Esa distribución elemental entre sectores de actividad es aproximativamente representativa de la estructura económica de la ciudad de Córdoba de la época, marcada a grandes trazos por una amplia y predominante presencia de los servicios en general –el comercio en particular y también los prestados en la vía pública– y una actividad secundaria concentrada sobre todo en pequeños y medianos talleres, junto a unos pocos establecimientos industriales de envergadura. Basándose en el Censo Municipal de 1906, realizado veintiún años antes de las notas examinadas, Moretti establece que el comercio en su conjunto era el sector de actividad que mayor cantidad de menores empleaba en la ciudad. En ese año, 1.420 menores varones de entre 6 y 14 años se ocupaban en 1.260 comercios, representando el 22,3% de la fuerza laboral del sector (Moretti, 2020: 50). Dentro de él, el rubro alimentación era el que ocupaba más trabajadores, adultos y menores; estos últimos se desempeñaban mayoritariamente en almacenes de comestibles y bebidas. Confiterías, hoteles, fondas, restaurantes y locales de venta de pan empleaban en promedio más de dos menores por establecimiento. Mientras tanto, en las fábricas y los talleres se ocupaban 5.356 personas, de las cuales 196 eran varones de entre 6 y 14 años, equivalentes al 3,6% de la mano de obra del sector. Se concentraban mayoritariamente en fábricas de alpargatas y zapatos, camisas y sombreros, y en peluquerías, sastrerías y casas de moda; los establecimientos que elaboraban alpargatas, cal y yeso, y los que construían carros y carruajes concentraban el mayor número de niños trabajadores por unidad productiva (entre 20 y 23 según el caso considerado) (Moretti, 2020: 42).

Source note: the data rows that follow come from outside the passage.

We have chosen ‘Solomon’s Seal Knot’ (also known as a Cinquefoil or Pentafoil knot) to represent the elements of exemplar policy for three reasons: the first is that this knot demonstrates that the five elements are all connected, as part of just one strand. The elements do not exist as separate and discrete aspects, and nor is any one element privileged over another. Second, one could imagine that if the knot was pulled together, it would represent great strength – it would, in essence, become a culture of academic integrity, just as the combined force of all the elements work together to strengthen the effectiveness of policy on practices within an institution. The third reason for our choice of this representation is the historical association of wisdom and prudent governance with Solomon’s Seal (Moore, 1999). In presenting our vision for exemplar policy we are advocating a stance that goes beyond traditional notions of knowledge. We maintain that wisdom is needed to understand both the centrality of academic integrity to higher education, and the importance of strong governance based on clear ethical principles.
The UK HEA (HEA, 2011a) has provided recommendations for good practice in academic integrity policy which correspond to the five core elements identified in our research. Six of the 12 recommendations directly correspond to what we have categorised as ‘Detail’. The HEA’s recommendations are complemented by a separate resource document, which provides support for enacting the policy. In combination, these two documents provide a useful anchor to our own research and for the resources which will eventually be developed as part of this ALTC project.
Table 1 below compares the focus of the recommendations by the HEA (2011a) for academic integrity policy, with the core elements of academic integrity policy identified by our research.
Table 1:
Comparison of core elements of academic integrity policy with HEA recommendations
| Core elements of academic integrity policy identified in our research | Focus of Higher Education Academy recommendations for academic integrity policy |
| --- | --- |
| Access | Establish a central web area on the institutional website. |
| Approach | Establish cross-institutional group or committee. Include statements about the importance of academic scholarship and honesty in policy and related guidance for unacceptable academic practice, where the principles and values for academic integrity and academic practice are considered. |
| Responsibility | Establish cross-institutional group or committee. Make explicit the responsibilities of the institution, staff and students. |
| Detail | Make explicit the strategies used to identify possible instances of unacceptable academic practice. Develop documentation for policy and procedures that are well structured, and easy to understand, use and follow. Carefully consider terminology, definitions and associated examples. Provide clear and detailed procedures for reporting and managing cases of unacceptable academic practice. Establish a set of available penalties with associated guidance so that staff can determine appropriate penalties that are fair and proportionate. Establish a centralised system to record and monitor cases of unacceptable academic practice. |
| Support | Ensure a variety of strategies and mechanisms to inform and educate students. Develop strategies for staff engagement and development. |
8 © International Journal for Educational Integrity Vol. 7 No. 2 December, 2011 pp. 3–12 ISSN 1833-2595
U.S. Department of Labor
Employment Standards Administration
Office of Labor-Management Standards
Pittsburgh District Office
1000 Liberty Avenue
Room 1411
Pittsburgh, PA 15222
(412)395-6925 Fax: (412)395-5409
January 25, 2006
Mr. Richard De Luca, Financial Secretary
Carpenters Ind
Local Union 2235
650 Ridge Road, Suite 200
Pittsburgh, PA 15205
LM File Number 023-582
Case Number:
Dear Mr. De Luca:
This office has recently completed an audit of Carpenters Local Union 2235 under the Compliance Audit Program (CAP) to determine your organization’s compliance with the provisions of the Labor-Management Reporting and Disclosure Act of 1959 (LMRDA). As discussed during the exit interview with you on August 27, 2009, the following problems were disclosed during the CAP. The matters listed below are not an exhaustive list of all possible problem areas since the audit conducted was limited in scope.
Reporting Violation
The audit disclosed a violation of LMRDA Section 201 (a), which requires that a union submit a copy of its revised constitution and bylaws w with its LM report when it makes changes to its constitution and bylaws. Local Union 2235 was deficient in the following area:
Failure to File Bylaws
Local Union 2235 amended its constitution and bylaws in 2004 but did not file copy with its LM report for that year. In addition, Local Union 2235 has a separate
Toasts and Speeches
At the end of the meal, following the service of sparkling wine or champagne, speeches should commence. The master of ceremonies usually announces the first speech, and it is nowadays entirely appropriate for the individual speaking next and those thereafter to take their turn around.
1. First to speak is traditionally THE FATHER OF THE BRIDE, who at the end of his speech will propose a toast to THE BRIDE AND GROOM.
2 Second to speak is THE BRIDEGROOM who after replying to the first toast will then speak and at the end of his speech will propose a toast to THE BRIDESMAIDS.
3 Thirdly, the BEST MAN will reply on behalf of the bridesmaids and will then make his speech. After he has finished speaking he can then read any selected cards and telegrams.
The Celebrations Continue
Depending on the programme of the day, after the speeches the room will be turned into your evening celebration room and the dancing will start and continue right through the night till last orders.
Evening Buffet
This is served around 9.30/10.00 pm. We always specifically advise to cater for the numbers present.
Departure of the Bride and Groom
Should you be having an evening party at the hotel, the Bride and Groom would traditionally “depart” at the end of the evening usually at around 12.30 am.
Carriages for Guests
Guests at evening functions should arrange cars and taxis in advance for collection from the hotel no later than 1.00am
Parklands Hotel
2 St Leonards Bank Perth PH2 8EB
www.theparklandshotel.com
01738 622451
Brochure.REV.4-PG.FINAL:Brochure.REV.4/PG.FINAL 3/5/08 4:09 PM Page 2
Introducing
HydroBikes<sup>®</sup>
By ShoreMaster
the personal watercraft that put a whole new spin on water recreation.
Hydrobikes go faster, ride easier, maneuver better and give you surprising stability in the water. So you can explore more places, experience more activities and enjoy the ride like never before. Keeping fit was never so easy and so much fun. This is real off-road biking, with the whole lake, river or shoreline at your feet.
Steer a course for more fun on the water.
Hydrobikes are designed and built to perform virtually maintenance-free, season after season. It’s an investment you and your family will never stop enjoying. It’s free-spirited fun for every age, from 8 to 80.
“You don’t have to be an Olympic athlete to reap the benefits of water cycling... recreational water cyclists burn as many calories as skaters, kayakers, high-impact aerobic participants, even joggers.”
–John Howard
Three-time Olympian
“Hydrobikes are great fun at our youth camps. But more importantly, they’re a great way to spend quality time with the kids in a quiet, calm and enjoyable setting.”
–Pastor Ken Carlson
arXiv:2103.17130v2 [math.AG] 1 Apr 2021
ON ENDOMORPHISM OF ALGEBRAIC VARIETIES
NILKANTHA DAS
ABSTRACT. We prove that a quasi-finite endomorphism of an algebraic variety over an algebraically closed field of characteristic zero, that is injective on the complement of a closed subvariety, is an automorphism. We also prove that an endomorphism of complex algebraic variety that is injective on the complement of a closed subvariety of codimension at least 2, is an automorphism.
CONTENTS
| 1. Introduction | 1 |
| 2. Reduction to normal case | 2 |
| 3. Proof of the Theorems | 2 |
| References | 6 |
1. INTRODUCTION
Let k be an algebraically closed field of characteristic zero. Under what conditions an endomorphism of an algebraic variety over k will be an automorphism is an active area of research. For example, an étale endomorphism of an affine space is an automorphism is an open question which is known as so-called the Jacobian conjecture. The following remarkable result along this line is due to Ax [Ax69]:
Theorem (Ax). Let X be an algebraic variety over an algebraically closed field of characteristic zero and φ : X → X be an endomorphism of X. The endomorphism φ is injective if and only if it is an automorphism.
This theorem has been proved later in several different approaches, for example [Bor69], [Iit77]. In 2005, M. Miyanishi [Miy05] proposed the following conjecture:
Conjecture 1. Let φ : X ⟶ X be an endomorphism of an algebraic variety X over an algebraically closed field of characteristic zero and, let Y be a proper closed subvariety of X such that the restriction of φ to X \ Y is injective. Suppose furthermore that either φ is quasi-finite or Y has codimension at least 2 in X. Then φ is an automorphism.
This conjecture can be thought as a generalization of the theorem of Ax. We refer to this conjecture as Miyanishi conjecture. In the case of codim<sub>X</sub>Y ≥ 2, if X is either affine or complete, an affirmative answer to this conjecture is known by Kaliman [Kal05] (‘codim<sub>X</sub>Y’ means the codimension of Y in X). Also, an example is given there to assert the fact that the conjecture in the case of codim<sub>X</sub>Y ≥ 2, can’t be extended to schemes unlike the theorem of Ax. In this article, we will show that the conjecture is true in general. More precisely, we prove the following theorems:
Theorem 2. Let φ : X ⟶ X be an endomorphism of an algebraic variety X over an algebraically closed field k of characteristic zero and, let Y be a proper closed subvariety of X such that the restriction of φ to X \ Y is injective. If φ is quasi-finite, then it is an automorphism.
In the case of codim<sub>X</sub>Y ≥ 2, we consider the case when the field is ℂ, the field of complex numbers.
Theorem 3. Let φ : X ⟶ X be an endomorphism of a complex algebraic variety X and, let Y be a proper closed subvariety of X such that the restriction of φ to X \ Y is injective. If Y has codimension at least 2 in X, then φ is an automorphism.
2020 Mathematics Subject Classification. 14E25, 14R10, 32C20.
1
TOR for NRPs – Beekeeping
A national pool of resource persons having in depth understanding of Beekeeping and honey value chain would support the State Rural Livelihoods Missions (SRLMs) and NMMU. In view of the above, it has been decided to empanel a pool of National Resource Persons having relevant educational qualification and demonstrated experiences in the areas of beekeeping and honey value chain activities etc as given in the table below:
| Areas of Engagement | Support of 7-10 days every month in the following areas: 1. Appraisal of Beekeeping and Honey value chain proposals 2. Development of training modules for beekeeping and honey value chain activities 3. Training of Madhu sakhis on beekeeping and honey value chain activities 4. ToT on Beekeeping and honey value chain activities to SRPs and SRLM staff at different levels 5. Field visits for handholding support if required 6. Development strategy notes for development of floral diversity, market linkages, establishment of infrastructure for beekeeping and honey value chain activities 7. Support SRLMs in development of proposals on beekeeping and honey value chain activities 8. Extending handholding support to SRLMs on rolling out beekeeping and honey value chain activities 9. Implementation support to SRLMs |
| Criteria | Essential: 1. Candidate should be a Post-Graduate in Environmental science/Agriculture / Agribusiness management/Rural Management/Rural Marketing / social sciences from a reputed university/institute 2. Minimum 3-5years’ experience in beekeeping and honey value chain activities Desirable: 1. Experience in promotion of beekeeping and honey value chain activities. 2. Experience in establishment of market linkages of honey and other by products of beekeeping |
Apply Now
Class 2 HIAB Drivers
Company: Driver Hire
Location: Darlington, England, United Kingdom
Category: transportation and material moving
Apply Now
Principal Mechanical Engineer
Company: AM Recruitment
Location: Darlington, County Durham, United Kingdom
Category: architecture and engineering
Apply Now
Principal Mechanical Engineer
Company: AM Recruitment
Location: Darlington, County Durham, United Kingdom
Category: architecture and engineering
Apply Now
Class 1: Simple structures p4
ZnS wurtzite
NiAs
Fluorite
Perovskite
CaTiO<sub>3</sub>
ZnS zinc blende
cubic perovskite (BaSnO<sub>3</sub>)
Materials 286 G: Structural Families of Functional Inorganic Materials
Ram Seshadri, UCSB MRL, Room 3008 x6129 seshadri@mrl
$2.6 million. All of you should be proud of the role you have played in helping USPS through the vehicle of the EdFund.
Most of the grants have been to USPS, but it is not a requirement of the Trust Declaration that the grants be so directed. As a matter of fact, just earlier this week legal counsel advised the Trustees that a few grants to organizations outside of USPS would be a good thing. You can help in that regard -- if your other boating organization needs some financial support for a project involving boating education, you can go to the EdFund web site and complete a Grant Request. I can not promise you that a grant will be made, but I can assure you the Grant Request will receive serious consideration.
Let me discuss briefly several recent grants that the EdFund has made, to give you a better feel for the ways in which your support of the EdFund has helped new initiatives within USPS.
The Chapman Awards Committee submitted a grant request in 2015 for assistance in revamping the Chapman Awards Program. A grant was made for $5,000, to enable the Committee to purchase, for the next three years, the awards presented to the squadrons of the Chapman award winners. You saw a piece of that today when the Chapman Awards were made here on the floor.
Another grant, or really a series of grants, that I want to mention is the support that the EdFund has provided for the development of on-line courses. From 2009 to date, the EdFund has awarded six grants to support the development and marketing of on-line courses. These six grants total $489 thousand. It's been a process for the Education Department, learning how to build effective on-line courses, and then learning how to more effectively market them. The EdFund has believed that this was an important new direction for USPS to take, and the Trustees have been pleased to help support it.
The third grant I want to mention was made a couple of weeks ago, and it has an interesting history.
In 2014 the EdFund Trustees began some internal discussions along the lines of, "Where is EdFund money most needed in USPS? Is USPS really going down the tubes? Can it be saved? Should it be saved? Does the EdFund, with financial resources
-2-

Los datos permiten establecer diferencias significativas entre Córdoba y Buenos Aires promediando la primera década de la centuria. La mayor proporción de niños trabajadores se hallaba en el sector mercantil en Córdoba y en el industrial en Buenos Aires. Del total de la fuerza laboral empleada en el comercio, los menores representaban el 22% en la ciudad de Córdoba contra el 6,5% en Buenos Aires. La situación se invierte al examinar lo ocurrido con la mano de obra en el sector industrial, dentro del cual los niños constituían el 3,56% en Córdoba y el 10,56% en Buenos Aires (Rustán y Carbonetti, 2000: 170-171). Más allá de esas notorias diferencias en la distribución sectorial, el trabajo infantil en la Argentina de la época, por sus dimensiones y características, estaba lejos de parecerse a las legiones de niños obreros de las fábricas inglesas en los inicios del siglo XIX (Suriano, 2007: 355).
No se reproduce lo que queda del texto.